In the Mediterranean area, one the most threat tree to various ecosystems is Ailanthus altissima (Mill.) Swingle. This is an aggressive invasive species common in natural and semi-natural habitat. Monitoring and mapping of invasive species is an important information for the conservation and management of ecosystems. The study of distribution and diffusion of invasive species are useful to assess their environmental impacts, formulate effective control strategies, and forecast potential spread. The main target of this work is to examine the feasibility of mapping the expansion of A. altissima using remote sensing techniques in a highly complex urban forest setting. Remote sensing has been a useful tool to map the invasive plant. We mapped the pattern of ailanthus expansion from 1990 to 2015 in a suburban area of Palermo, the Favorita park, using time series of Landsat image. This images are nowadays available at no cost. We used that images to analyze larger areas but the 30 m resolution does not permit mapping of individual trees; the combinations of dates and medium spatial resolution with the phenology information allowed the detection of the species.

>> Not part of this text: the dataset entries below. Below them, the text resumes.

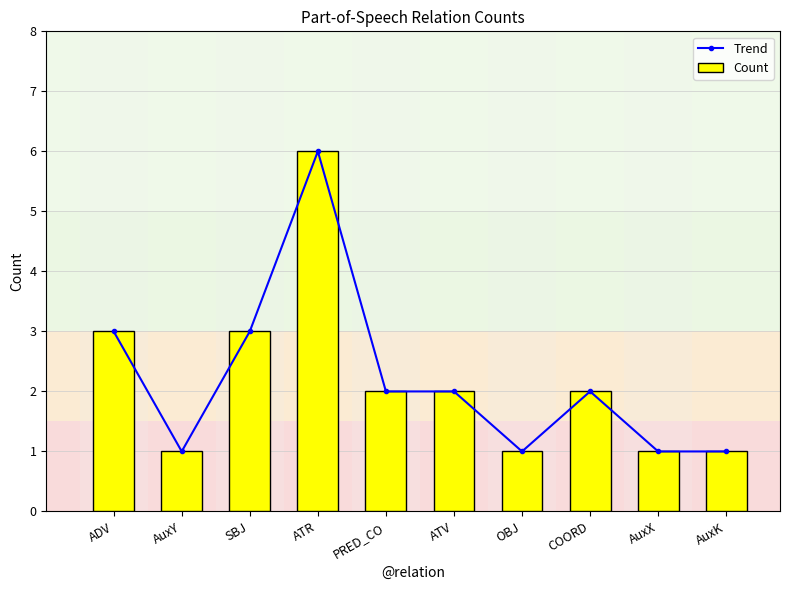

Read the Count value at AuxK.

1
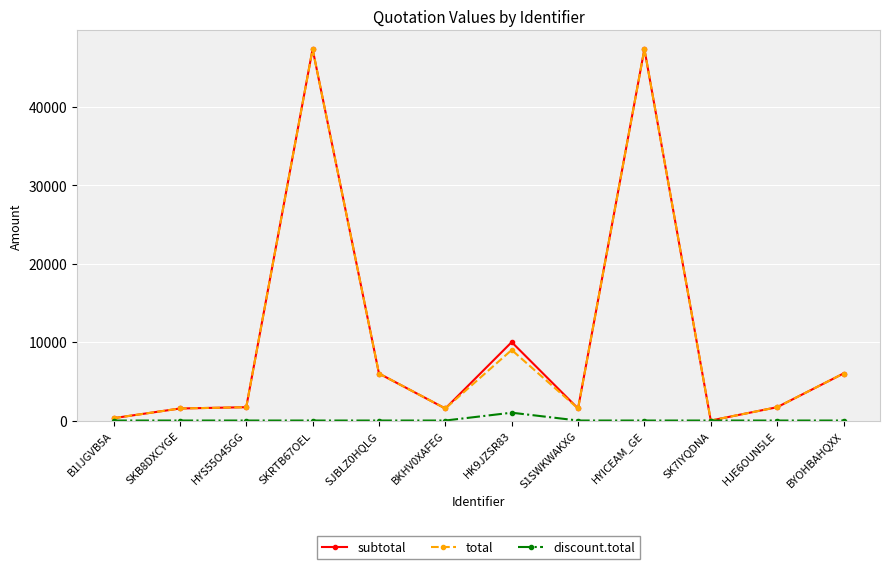

The subtotal series shows 8350.4 at BYOHBAHQXX. True or false?

False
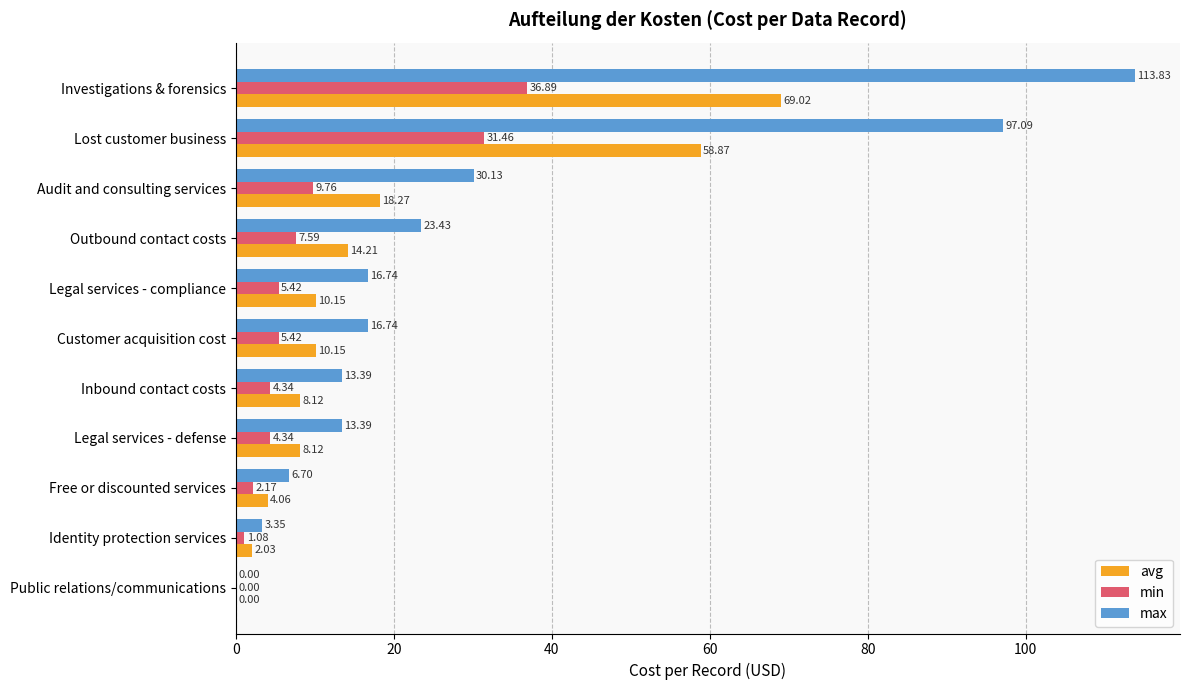

How many values in avg are above zero?

10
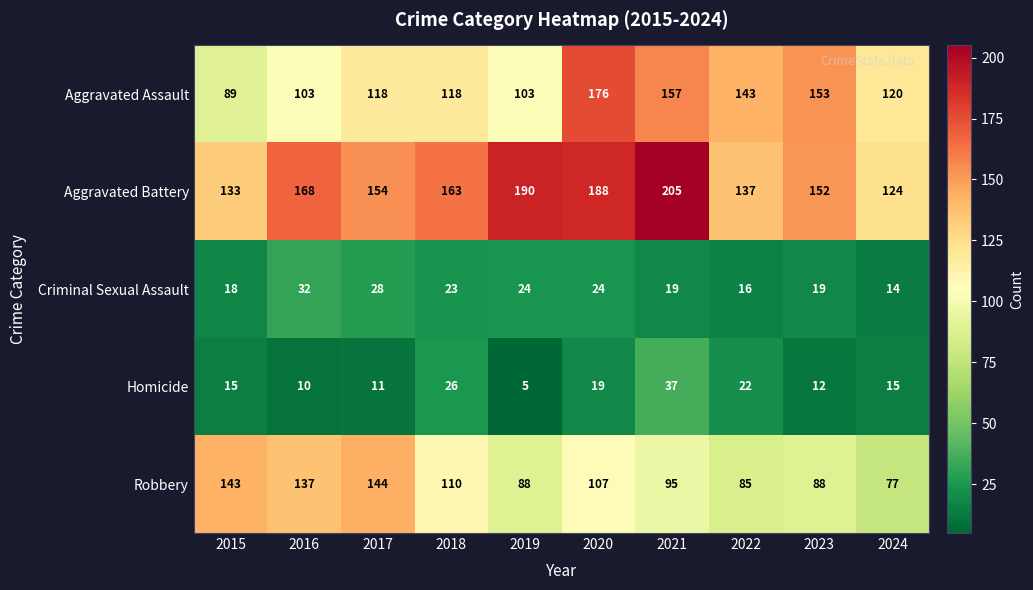

Which series has the largest range (max minus min)?

Aggravated Assault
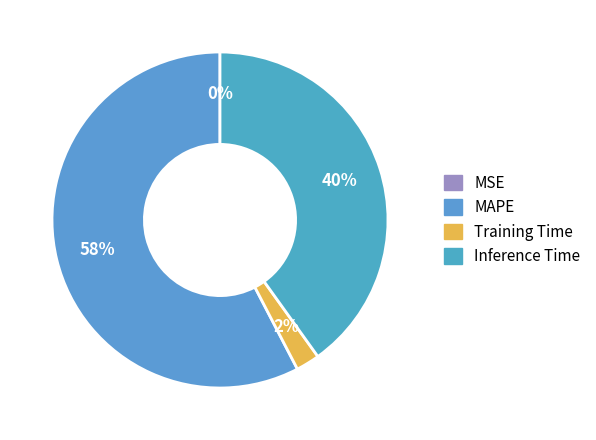

How many slices are in this pie chart?

4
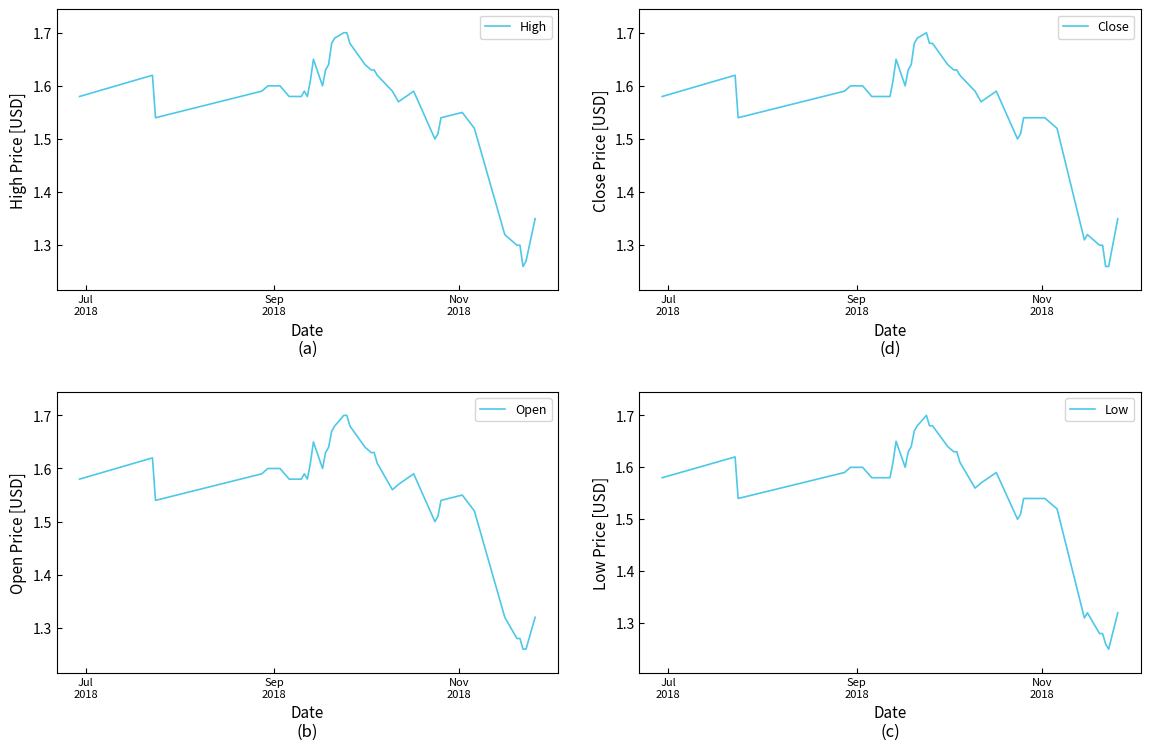

At how many categories does at least one series exceed 1?

40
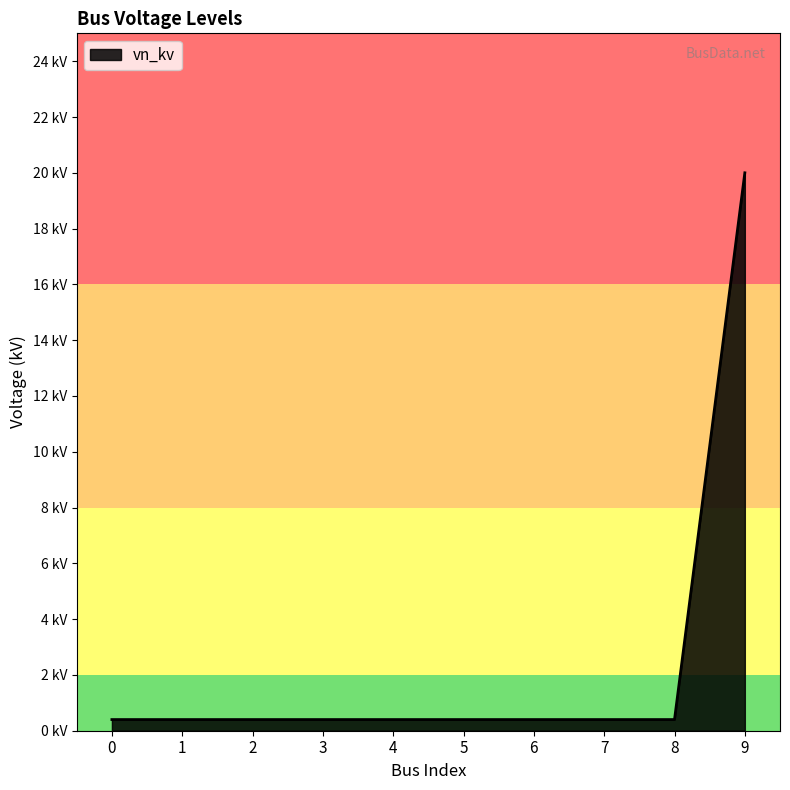

What is the sum of all values?

23.6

Indeed, the ailanthus is a deciduous tree that we compared with the other evergreen vegetation. Time series of Normalized difference vegetation index (NDVI) and supervised classification were used as a dataset in the classification process. These results provide a basis for more detailed investigations on invasive species and the possibility to increase the spatial resolution with the new platforms might lead to further improvements plant species identification and their distribution patterns recognition.